Apart from being illegal, this is actually not very smart.
So, like with many other things online, paying a little for something a bit more 'premium' will be a smart move (although you might find the perfect picture on a free stock photo site, chances are that pic is being used elsewhere online, maybe even on another book cover).
Hence, the best course of action is to use a paid stock photo site. Usually, these images will only cost you a couple of bucks. It's not much, and it’ll greatly decrease the chances of that image being used anywhere else online. Plus, you'll own the rights to that image, which will allow you to use it anywhere you want.
Here are some of the best stock photo sites I recommend:
Choose Cover Dimensions and Font
Size matters. Ok, another cliché, but create a cover that has the wrong dimensions and it’ll end up looked warped or stretched out, and will probably discourage readers from picking up your book.
Amazon recommends that your cover be 2,560 x 1,600 pixels. There are different aspect ratios for you to choose from, but Amazon suggests a ratio of 1.6:1.
Getting the dimensions and ratio right is more important than you might think. Head back over to your Amazon best-sellers category of choice and notice how almost all (if not all) of the books are the same size. This is because they’re hitting the preferred aspect ratio. Get this wrong and your book will stand out, but not in a good way.
Another very common amateur mistake is choosing the wrong font for your book cover. A lot of people will spend weeks finding the perfect image, but then pick a seemingly random font from the list.
Your font and cover image will work together to help brand your book and give off a certain feeling.
When choosing a font you’ll want it to be in alignment with your genre, while still speaking to the tone of your book. Here’s a comprehensive list of fonts you should use for each genre. If you want to explore book cover fonts even further, then check out this great resource from Kindlepreneur.
Exporting Your Cover
By now you’ve found some killer book covers to model yours off of, chosen the book cover software you’re going to use, found the perfect stock photos and fonts, and know what dimensions to make your cover.
Will all that knowledge you’re perfectly equipped to create your very own book cover.
However, there’s one final, incredibly important step, exporting your cover in the right format. No matter how great your cover is, it won’t matter if it’s in the wrong format. When creating an eBook cover, then JPEG is all you need.
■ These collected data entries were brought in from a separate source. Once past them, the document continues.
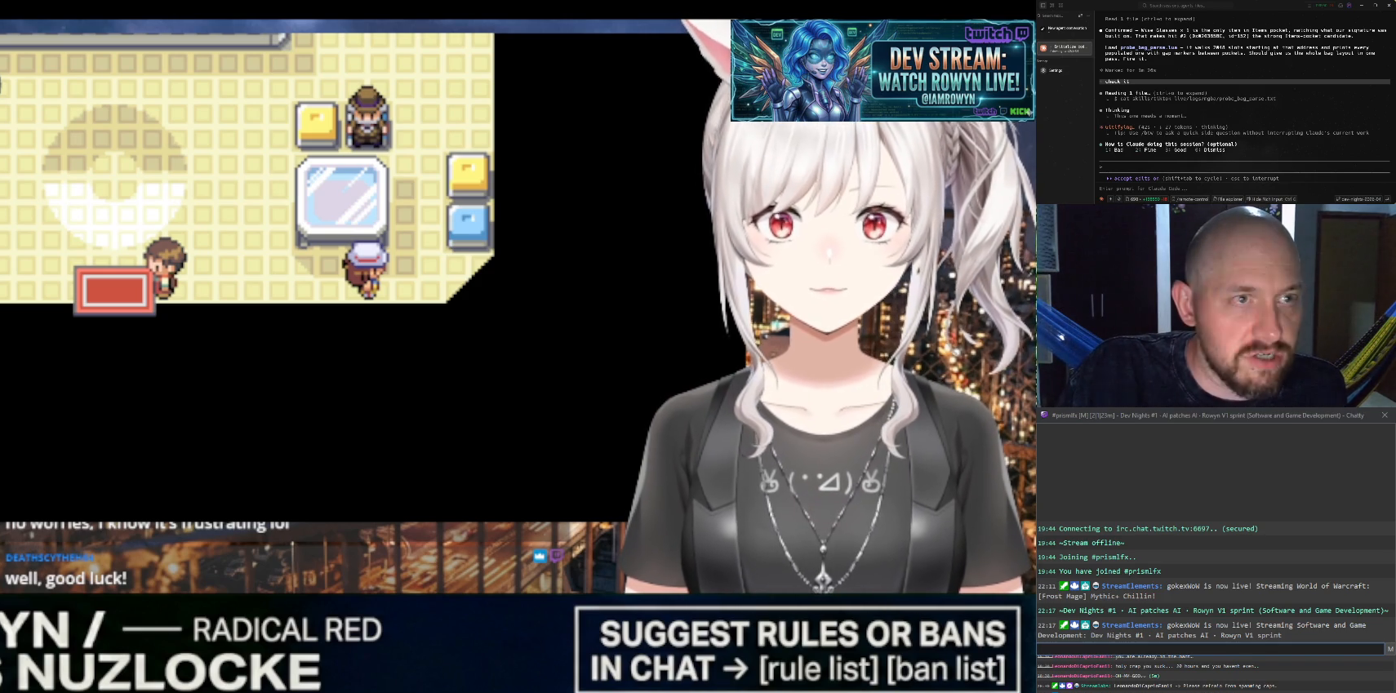
{"buttons": ["A"], "events": []}
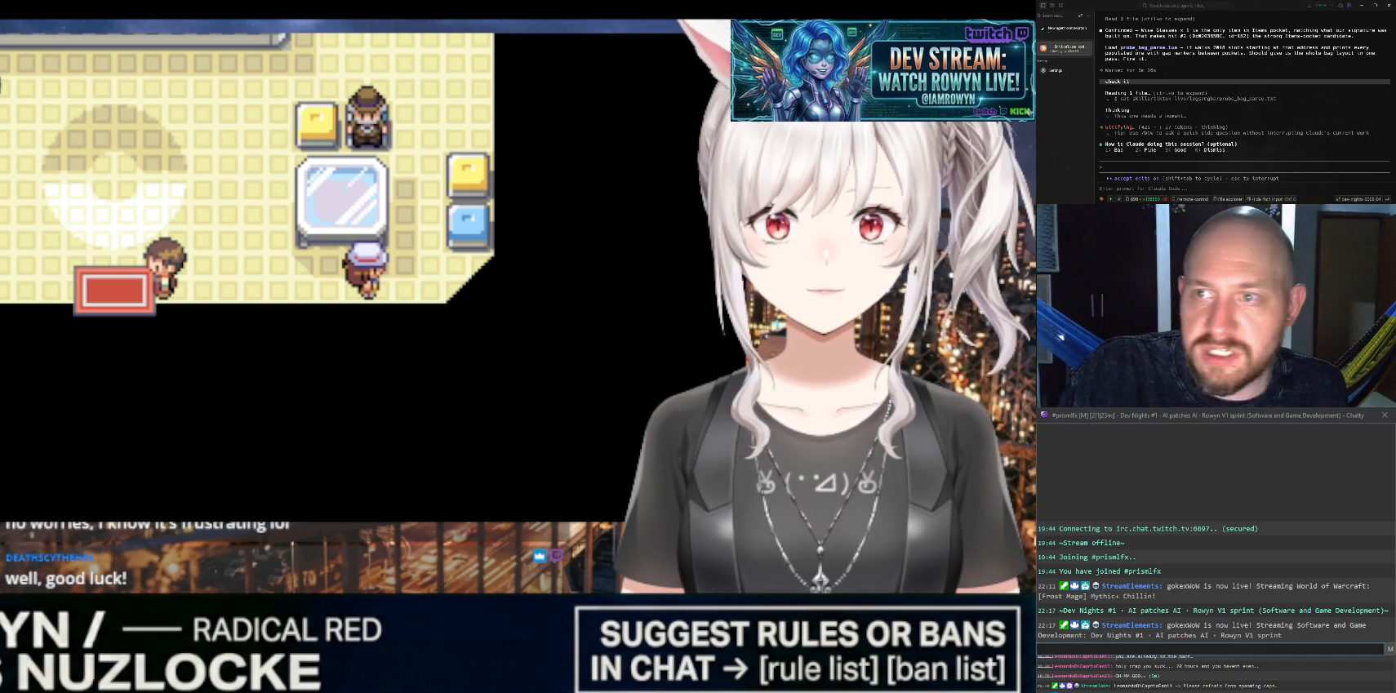
{"buttons": ["A"], "events": []}
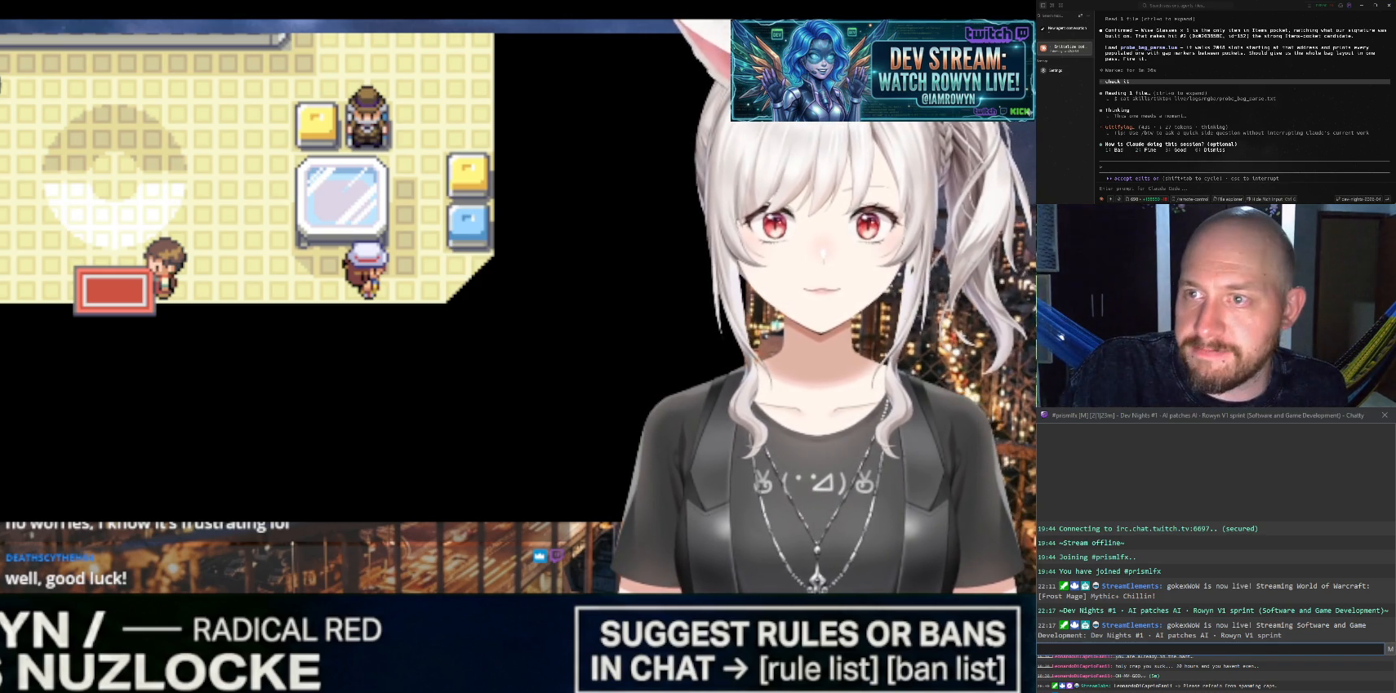
{"buttons": ["A"], "events": []}
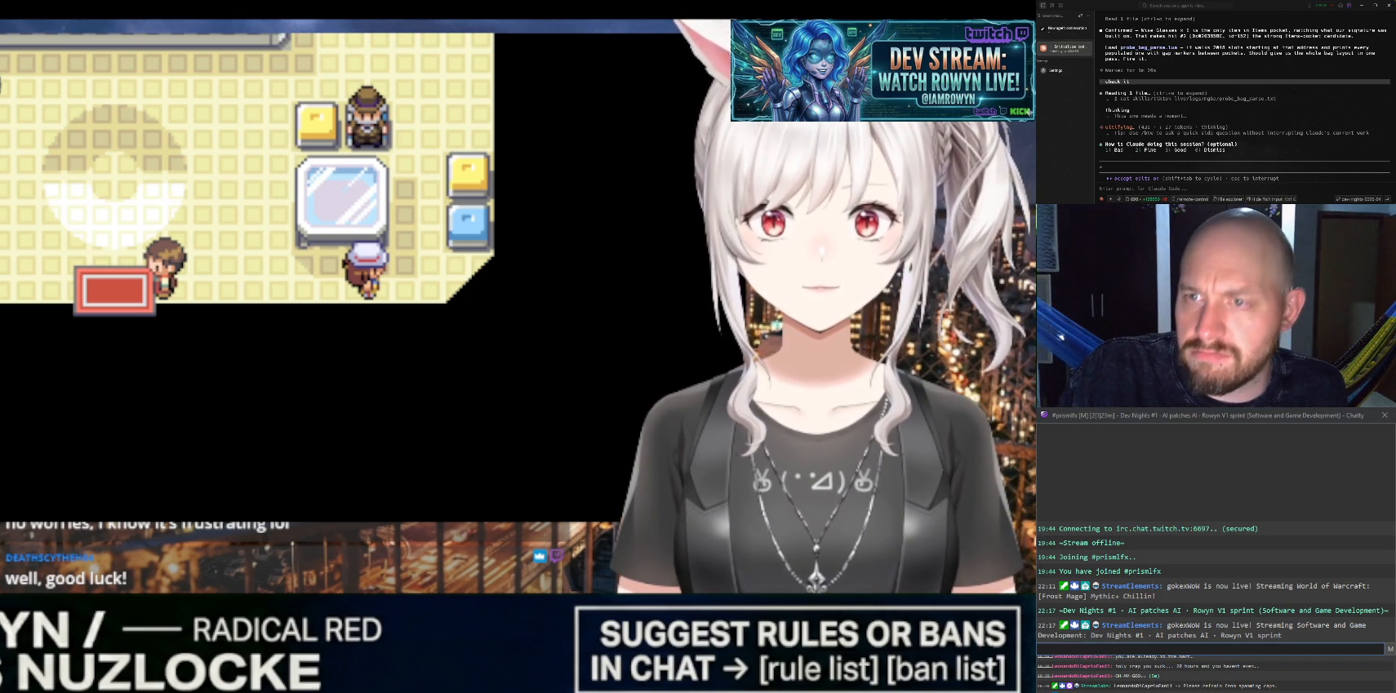
{"buttons": ["A"], "events": []}
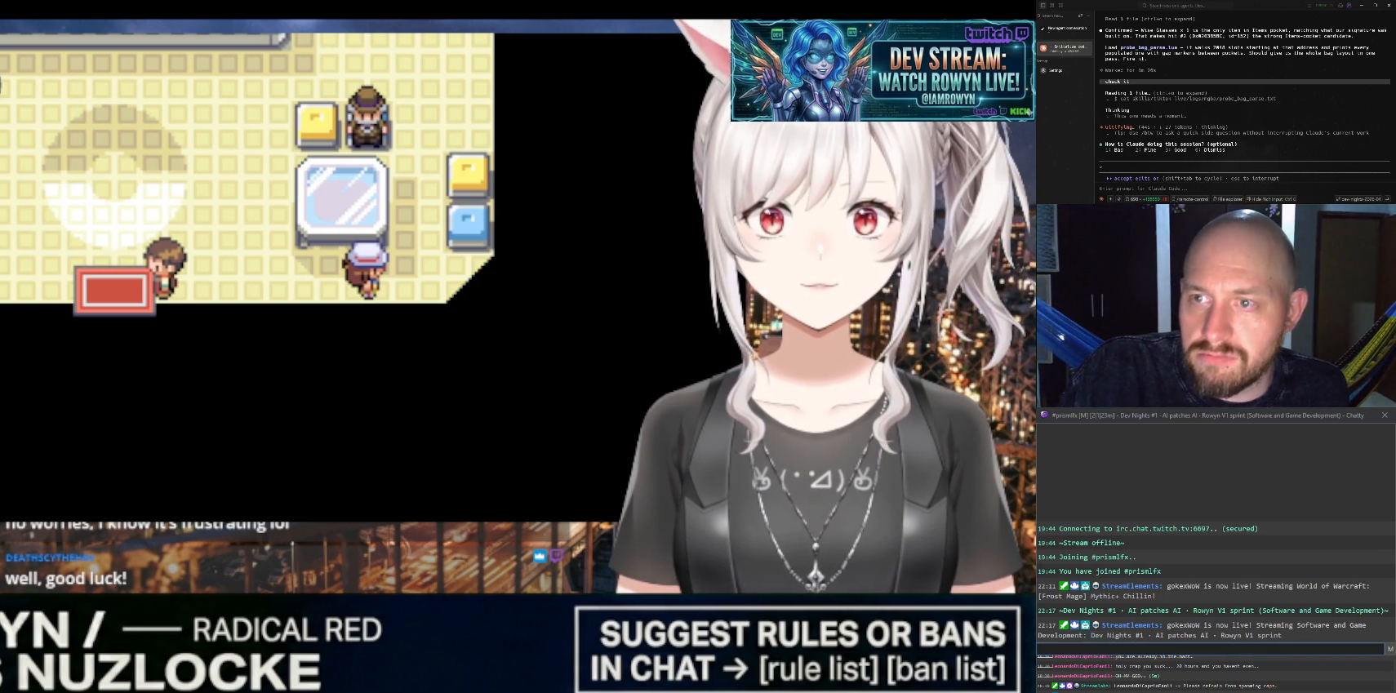
{"buttons": ["A"], "events": []}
But, if you’re exporting your cover for a physical print-on-demand book as well, then you’ll need to follow the guidelines created by the publisher.
Usually, you’ll just need to submit a PDF of your cover, however, you’ll need to get the dimensions of your print cover exactly right before you submit your cover for review.
Working With a Pro Cover Designer in 3 Steps
The other option you’ll have at your disposal is hiring a professional cover designer to create your cover for you. It’s important that you avoid hiring a general designer and instead opt for someone whose sole focus is book covers.
Designing a great book cover requires not only outstanding design skills but an in-depth knowledge of the market and cover design best practices. They need to be able to bring everything together to create a cover that will help your book sell.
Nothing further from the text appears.